>> START Source passage

Participants were randomly assigned to two conditions. They were either exposed to a faux news article relating to a retailer's (J.Crew) actions in their country (the USA) or in another country (Cambodia). The statements were worded as not to mention a specific environmental issue or business operation. They read: “The Associated Press recently released a business news brief that clothing retailer J.Crew has pledged to institute a series of new programs to promote sustainable business practices for its US (Cambodian) operations. The company's director released a statement indicating the company was committed to protecting the environment in the US (Cambodia), especially given that many of its operations rely on area resources. The first of the new programs is scheduled to begin next month.”
A series of explicit responses to the scenario was collected following the scenario: attitude toward the company (α = 0.80), approval of the company's action (α = 0.87), and perceived importance of the issue (α = 0.88). Personal impact of the issue (α = 0.85) was also measured to serve as a check of the geographic focus manipulation. The order of these items was randomized. The Appendix contains the specific items for each measure.

>> END Source passage

The tasks:
A) Translate this sentence from the J.Crew study passage into Spanish: "The order of these items was randomized."
B) Write a continuation of the J.Crew study passage that picks up after its final sentence.

>> START Recorded data

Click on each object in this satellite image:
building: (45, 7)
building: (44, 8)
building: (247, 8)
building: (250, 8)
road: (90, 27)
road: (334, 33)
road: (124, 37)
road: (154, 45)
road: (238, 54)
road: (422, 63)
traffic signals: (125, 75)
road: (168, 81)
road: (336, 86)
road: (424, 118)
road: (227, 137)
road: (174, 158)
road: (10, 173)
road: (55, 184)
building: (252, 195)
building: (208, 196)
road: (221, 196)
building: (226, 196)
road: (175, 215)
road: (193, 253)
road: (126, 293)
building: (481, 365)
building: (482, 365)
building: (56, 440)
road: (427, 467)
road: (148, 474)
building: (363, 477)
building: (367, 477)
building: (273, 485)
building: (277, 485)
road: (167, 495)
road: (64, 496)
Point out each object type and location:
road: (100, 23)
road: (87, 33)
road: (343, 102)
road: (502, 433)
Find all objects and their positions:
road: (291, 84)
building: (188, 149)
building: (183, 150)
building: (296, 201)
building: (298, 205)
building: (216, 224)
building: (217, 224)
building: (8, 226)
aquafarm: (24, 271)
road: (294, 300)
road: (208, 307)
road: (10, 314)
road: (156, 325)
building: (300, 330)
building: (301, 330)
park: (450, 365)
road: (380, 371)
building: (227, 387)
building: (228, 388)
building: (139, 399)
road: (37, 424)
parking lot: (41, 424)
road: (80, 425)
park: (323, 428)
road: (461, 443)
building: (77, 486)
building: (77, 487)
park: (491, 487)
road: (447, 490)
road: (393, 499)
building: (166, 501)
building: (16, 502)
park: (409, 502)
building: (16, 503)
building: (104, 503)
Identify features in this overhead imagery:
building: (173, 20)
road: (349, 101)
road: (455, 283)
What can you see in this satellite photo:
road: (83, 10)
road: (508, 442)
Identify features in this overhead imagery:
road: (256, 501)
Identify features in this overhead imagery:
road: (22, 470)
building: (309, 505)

>> END Recorded data

Outputs by task:
A) El orden de estos ítems se aleatorizó.

B)
The behavioral dependent measure was collected later in the study session. In a distracter study focused on brands and personality measures, participants were asked to indicate their future purchase intent of 14 listed brands, one of which was J.Crew, on a five-item scale anchored by 1 (not at all likely) and 5 (very likely). Participants were later asked to indicate how often they shop at each of the three retailers (1 = never–5 = frequently). The order of the brands was randomized in all instances to prevent order effects. Finally, standard demographic data were collected, including whether or not the respondent was a native of the USA. A complete debriefing was provided to all participants, including a description of J.Crew's actual CSR activities.
All non-US natives (N = 9) were removed from the analyses. The dependent variables were analyzed using multiple regression analysis. In a first step, the main effect of the geographic focus variable (local vs. distant) and global identity were included, and in the second step, their interaction was added to the model. Previous experience of the retailer, identity as an American, age, and gender were included in the analyses as covariates. For illustration of the findings, global identity was dichotomized (median = 3.40) and the means are reported and compared across weak and strong levels.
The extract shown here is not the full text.